Oireachtas Joint and Select Committees

Wednesday, 1 October 2014

Joint Oireachtas Committee on Education and Social Protection

Pre-Budget Submissions: Discussion

1:40 pm

Photo of Aengus Ó SnodaighAengus Ó Snodaigh (Dublin South Central, Sinn Fein) | Oireachtas source

I will not go over the ground Deputy O'Dea has already covered. On the last point about the motorised transport grant and the mobility allowance, we are as much in the dark about when the new scheme will appear as the witnesses and we have raised it both at this committee and at the Joint Committee on Public Service Oversight and Petitions, which I sit on. It has also been raised in the Joint Committee on Health and Children, so hopefully we will see some movement on that soon.

I have come across the issue of the adaptation grant quite often recently. This seems to be having a very severe effect on the elderly and those with disabilities in that they must find someone in the family who can foot some of the bill because if they do not apply early enough in the year, the local authority will not be able to give them the full amount as their budget will have run out. It is hard luck if one ends up with a disability in the middle of a year. One's house will not be adapted in many ways unless the council can juggle budgets. I wanted to find out whether these reductions in the money available in the adaptation grants from the local authority happen in areas other than my own, as I am in the city.

I was interested in what Mr. Dolan said about the Intreo offices. The Minister has come before this committee and if Mr. Dolan lets us know about other similar issues, we will raise them with the Minister directly because there has been much fanfare about these offices. I have welcomed them, I have attended the openings of them and if there are problems with access, etc., as was presented in Mr. Dolan's statement, let us know and the committee will put it to the officials and to the Ministers.
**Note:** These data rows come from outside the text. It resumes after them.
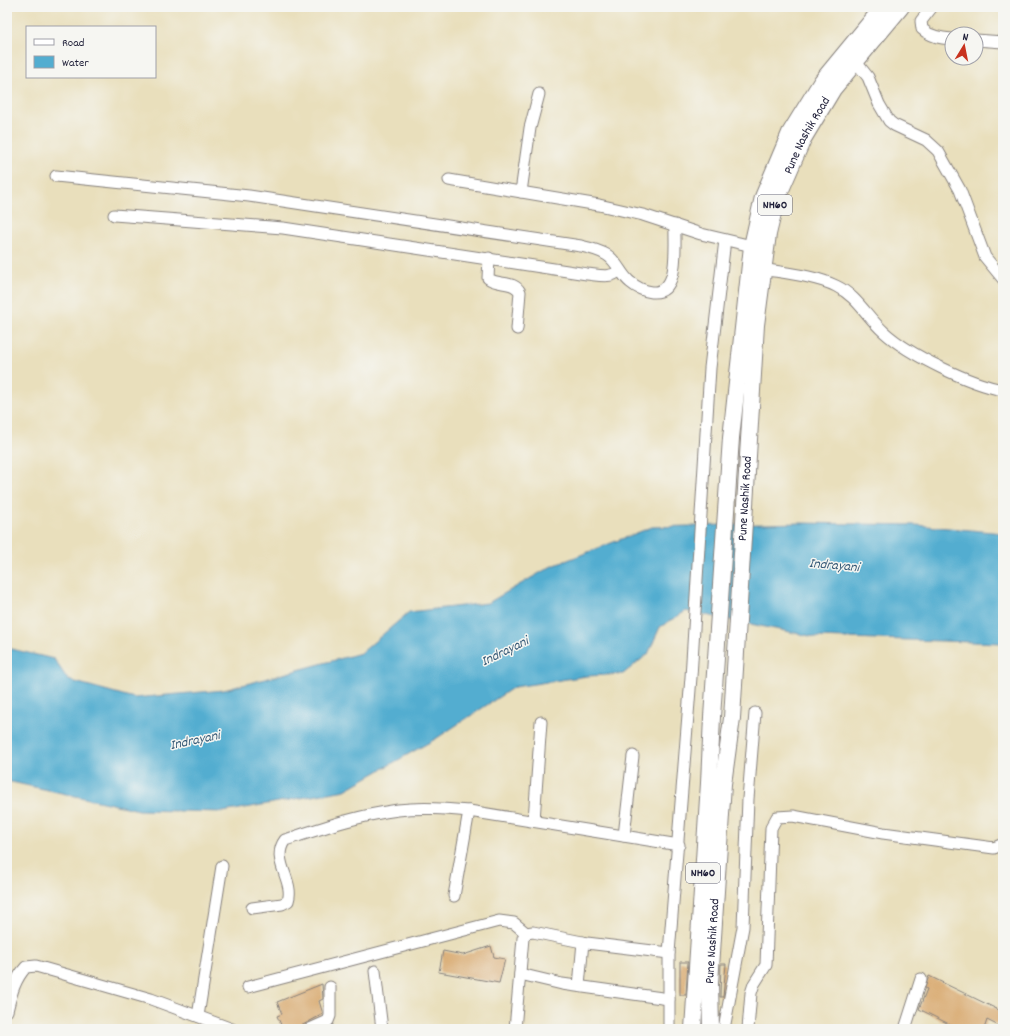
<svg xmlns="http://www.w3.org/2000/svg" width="1010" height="1036" viewBox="0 0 1010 1036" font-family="Dekko,sans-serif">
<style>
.water{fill:#53add0;stroke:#3a6886}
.building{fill:#daae77}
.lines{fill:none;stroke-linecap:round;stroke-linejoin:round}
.minor-casing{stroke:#86807c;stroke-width:13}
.highway-casing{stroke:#86807c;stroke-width:18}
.minor{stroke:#fff;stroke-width:11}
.highway{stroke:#fff;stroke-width:16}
.labels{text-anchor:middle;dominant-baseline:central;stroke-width:3;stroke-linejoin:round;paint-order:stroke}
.shield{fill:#f6f6f2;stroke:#626272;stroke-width:1}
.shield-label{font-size:12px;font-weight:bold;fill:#22223b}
.street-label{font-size:13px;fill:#22223b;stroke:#f6f6f2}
.water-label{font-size:14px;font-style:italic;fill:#365a77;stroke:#f6f6f2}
</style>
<rect width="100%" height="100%" fill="#f6f6f2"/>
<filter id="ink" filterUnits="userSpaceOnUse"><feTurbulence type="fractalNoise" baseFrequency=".025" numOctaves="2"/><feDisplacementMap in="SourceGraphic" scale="8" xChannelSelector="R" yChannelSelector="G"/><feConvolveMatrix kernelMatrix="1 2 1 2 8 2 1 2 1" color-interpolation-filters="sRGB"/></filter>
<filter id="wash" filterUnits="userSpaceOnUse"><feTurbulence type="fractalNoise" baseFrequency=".012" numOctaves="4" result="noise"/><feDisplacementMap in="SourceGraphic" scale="16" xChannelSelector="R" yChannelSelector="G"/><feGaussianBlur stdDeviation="0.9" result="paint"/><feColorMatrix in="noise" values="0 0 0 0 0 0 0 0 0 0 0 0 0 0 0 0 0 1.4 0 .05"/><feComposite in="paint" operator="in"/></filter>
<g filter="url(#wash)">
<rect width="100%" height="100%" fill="#e9dfbc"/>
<polygon class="water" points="801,523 916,525 1003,533 1003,643 815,637 686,611 660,627 648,654 623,674 587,676 514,687 437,738 345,790 223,812 139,810 7,781 7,648 54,659 68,680 134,698 224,690 361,653 409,612 488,603 550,567 652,527"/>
<g id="blocks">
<g class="building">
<polygon points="491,946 494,957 505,959 499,983 439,972 443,951 463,955"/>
<polygon points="680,962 688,962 686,995 680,995"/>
<polygon points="721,964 726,964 723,997 720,997"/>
<polygon points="929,976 1003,1012 1003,1028 987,1020 984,1029 959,1029 919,1009 927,989 925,988"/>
<polygon points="322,984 323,999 319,1001 323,1014 299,1027 283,1029 277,1016 282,1014 277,1002"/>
</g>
</g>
</g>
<g filter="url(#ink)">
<use href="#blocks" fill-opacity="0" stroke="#86807c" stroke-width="1"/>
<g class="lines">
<g class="minor-casing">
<g id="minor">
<path d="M932,7L921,21L922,29C931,37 941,38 952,39"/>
<polyline points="976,40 1003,42"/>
<polyline points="856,62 868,77 879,104 889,121 894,125 926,140 938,151 960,190 985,257 1003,279"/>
<path d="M56,176L249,196L581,246C590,248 599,250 607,255C617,261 621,275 630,282C637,288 644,291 652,292C681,294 674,244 675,225"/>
<polyline points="449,180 599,205 643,215 701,234 752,246"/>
<polyline points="521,192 530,128 539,94"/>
<path d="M114,215L283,228L587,274C598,275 612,279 619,270"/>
<path d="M489,258L488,278C497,286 514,280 520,292L517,329"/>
<path d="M762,269C785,273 816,276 836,286C857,296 867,317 884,332C909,355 970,384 1003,390"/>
<polyline points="534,820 541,722"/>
<polyline points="624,836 633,756"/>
<polyline points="454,896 469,811"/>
<path d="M252,908L282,904L288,901C295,881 270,860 285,840C322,828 360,815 398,810C422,807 446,809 469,811L679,845"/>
<polyline points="375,971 382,1029"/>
<polyline points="520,974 562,984 669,999"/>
<polyline points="579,986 583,942"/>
<polyline points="248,987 499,921 514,923 526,933"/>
<path d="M7,1011C11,995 14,980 26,967L36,966L151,999L232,1029"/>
<polyline points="198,1016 222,866"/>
<polyline points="310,1029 328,1021 330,1016 330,987"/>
<polyline points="515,1029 523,938 526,933 533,932 587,943 669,953"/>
<polyline points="669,1029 669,953 691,677 710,368 725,240"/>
<polyline points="724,1029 743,927 748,799 755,713"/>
<polyline points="748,1029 751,993 754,984 766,965 771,828 777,817 793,816 883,833 994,848 1003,844"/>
<polyline points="905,1029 921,979"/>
</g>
</g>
<g class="highway-casing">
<g id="highway">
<polyline points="693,1029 709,783 712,717 731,438 752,246 763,197 790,133 822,81 883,7"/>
<path id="s1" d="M711,1029L710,983L723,784L732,718L756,325L768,234L776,201L803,139L833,89L901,7"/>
</g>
</g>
<use href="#minor" class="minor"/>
<use href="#highway" class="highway"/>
</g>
</g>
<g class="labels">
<g class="shield">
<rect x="758" y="195" width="34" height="20" rx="3"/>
<rect x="686" y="863" width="34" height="20" rx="3"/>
</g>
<g class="shield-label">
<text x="775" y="205">NH60</text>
<text x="703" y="873">NH60</text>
</g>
<g class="street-label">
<text stroke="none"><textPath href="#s1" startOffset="904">Pune Nashik Road</textPath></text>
<text stroke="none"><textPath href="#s1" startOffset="532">Pune Nashik Road</textPath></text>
<text stroke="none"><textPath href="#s1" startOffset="88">Pune Nashik Road</textPath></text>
</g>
<g class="water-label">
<text transform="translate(834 566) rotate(5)">Indrayani</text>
<text transform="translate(505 652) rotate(-26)">Indrayani</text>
<text transform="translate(195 741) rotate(-12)">Indrayani</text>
</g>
</g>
<rect width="1010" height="1036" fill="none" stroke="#f6f6f2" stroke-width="24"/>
<rect x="26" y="26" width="130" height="52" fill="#f6f6f2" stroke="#a1a1a9"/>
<rect x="34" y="39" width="20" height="6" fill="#ffffff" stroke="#a1a1a9"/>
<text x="62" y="46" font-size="12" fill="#22223b">Road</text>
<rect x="34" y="56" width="20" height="12" fill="#53add0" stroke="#a1a1a9"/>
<text x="62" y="66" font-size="12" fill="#22223b">Water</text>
<g transform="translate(964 46) rotate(10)"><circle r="19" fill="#f6f6f2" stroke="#a1a1a9"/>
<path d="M0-3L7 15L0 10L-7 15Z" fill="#c8321e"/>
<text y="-6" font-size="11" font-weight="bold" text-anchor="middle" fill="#22223b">N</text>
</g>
</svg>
I wish to thank the organisations, most of whose representatives I have met on and off over the last few years, for their forbearance and for presenting well the harshness of the cuts and their effects on those the witnesses represent because I do not think it can be easy to do that dispassionately. I know the witnesses are not dispassionate, but it can sometimes be difficult to put across the scale of the hurt in many ways. We can probably all give examples of constituents who have suffered the effects of cuts, particularly the elderly and those with disabilities, who are on a fixed income and do not have the ability to increase their funding in any way. They are limited in mobility, which means that they are often more greatly affected if there is a cold spell and that is why the issue of fuel poverty among these groups, which is thankfully being looked at by various organisations, is very significant. I endorse Ms Hayes's call for a two week extension, but I would have asked for a full reversal. I would also ask for the more rapid roll-out of the retrofitting of people's houses to ensure that the insulation that is now available relatively cheaply in comparison with the past is rolled out for people who are living alone or living in houses which are not suitable for this day and age.